Despite Richards’ apparent disbelief, slavery’s demise hadn’t been quite as sudden as he thought. If anything, it had been a slow process that had begun once Union armies had begun invading the South in the earliest days of the war; yet that, too, understates the complexity of what the process actually looked like on the ground, particularly in places still experiencing the vortex of war. James M. Wells, a U.S. cavalryman with a taste for adventure, had caught a glimpse of how complex the process could be some two months before Atlanta’s fall while retreating back to the city following a failed cavalry raid on targets in middle Georgia. He and his men were facing a tall task. Georgia’s scorching summer heat was in full blaze. The men were separated from the main body of mounted horsemen, and their only instructions had been to escape back to Atlanta by whatever means necessary. Though they had covered some of the terrain before, the good news ended there. Not only were the roads humming with Confederate cavalry, their horses were tired, they would soon need food, and the army’s lines around Atlanta remained many miles away.
Much to the benefit of Wells and his band, a group of enslaved women soon discovered the desperate cavalrymen and began acting as their guides. The women had no horses of their own, so the men rode while the women walked. The women guided them down creek beds and along footpaths so deep and dark that Wells likened riding along them to descending the depths of “some vast subterranean cavern.” Oftentimes the glare of torches led the way, shining upon fords or foot trails that made the dense Georgia brush more easily passable, which must have added to the feeling Wells had while riding in the dark of the night.
He couldn’t help but appreciate the steely courage of the women, who navigated the “impenetrable darkness” and faced grave repercussions if caught by Confederates. Pretty soon, larger groups of enslaved people began following along, increasing the size of the band. The enslaved people were all “determined to flee the country with us,” Wells remembered, though he left no indication that anyone ever did.
He didn’t get the chance to find out. Not long after meeting the enslaved women, Wells broke from the group during a surprise shootout with Confederate cavalry and was later captured, making him one of the many prisoners of war who never made it back to Atlanta following an operation sometimes remembered as Sherman’s “big raid.” The original plan of attack was for two cavalry forces to swing around Atlanta in opposite directions.
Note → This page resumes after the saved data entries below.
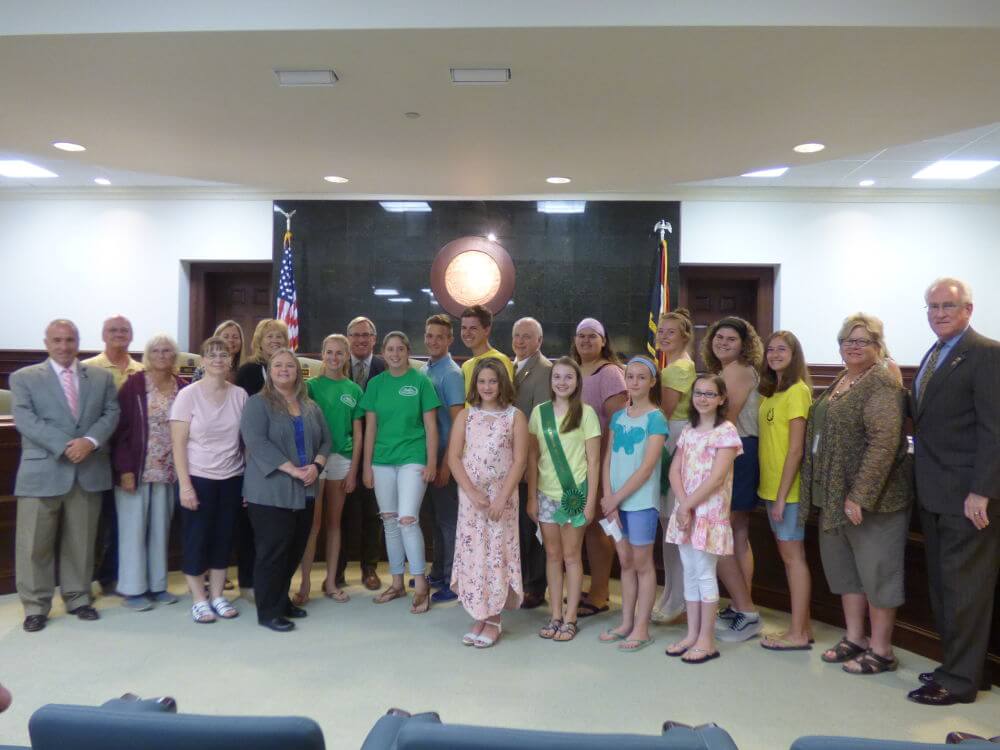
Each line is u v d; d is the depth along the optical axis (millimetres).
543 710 2662
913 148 7578
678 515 3225
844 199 9281
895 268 9281
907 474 3027
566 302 9188
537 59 3312
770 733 2514
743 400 3488
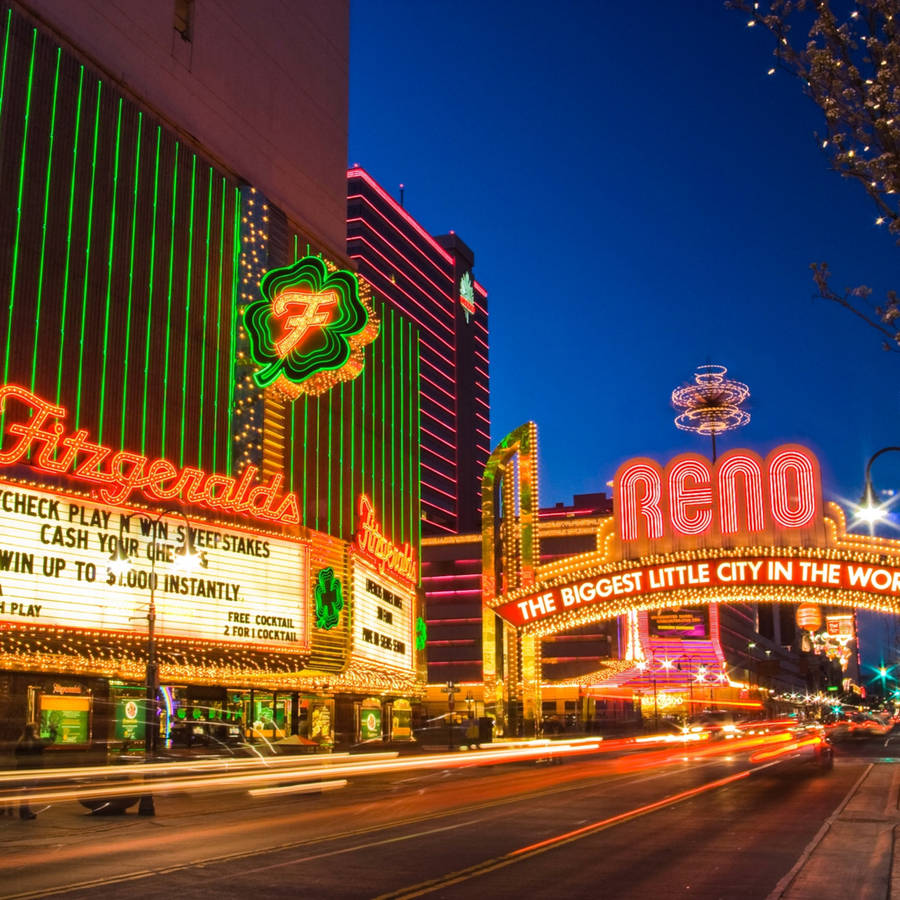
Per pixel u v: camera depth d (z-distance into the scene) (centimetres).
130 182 4581
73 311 4169
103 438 4244
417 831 1917
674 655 12250
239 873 1410
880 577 4141
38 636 3378
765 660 17900
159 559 3866
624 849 1670
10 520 3353
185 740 3941
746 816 2200
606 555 4628
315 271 5247
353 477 6281
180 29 5234
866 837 1797
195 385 4847
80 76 4359
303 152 6303
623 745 6962
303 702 5619
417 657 6469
General Edward M. McCook’s force of Union horsemen was to ride west while General George Stoneman’s squad of cavalrymen was to ride east. The two were then supposed to join forces south of Atlanta at Lovejoy Station in an attempt to cripple Hood’s last remaining supply line into the city. If successful, the two cavalry forces would ride on to Macon, liberate the Union soldiers held there, and then head for Andersonville Prison, the great gulag of the Confederacy, which held as many as 33,000 Union prisoners and sat in the state’s southwestern corner near the town of Americus.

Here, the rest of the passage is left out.